__The task__: An image-free reproduction of the data below is needed: print it exactly.

__Source material__:
##########
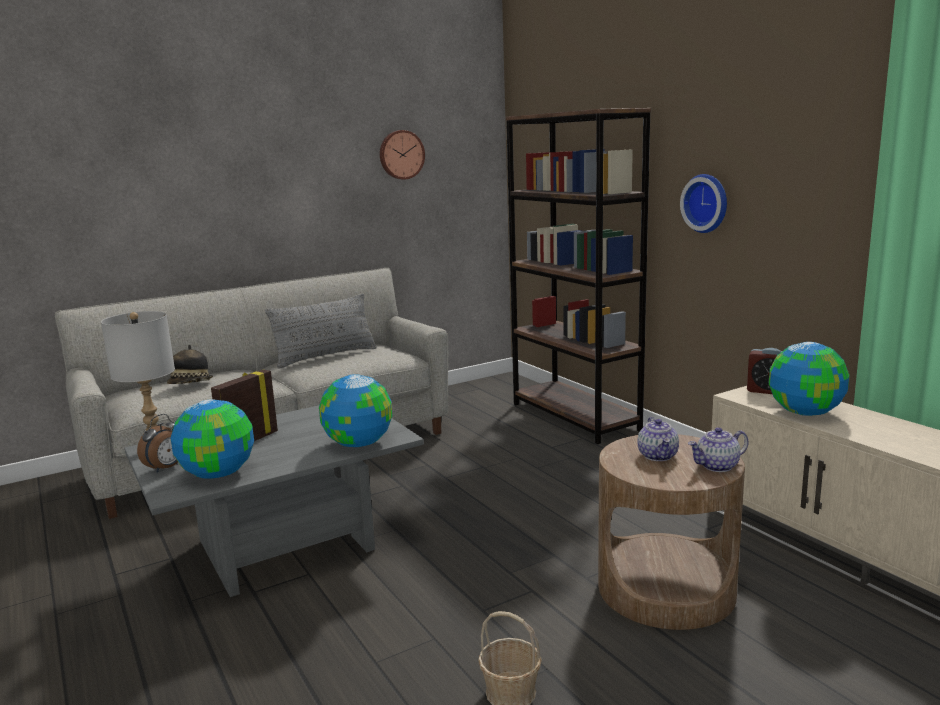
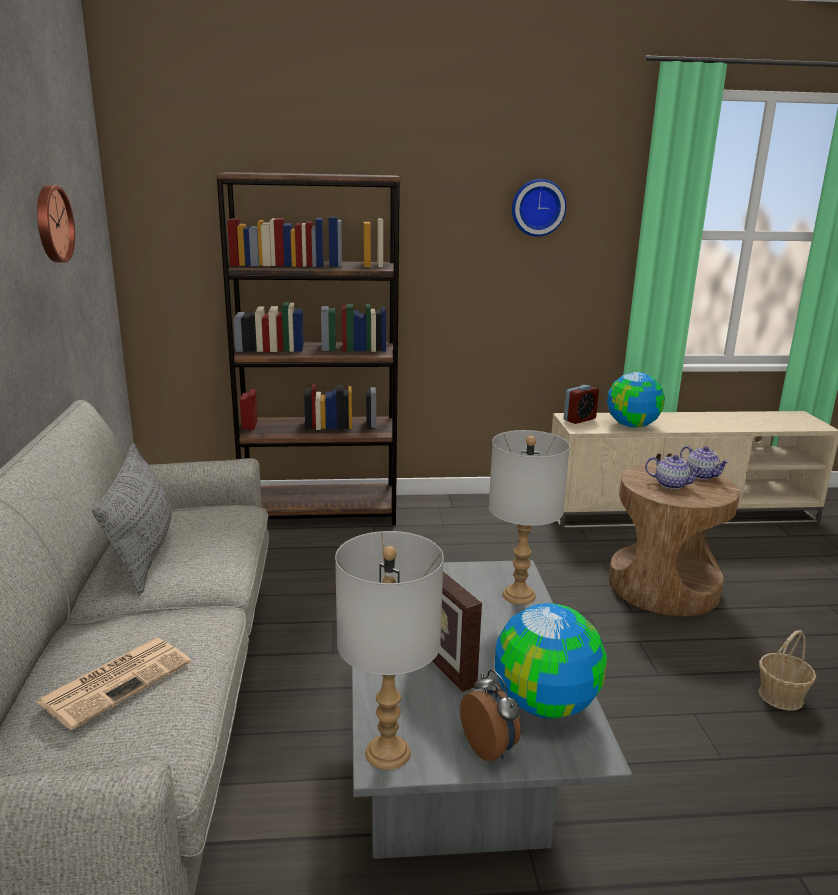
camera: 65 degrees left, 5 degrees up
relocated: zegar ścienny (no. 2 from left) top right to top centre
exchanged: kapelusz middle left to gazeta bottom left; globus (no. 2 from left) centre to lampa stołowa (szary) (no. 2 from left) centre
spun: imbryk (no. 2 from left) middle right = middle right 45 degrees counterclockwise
##########
__Result of the task__:
camera: 65 degrees left, 5 degrees up
relocated: zegar ścienny (no. 2 from left) top right to top centre
exchanged: kapelusz middle left to gazeta bottom left; globus (no. 2 from left) centre to lampa stołowa (szary) (no. 2 from left) centre
spun: imbryk (no. 2 from left) middle right = middle right 45 degrees counterclockwise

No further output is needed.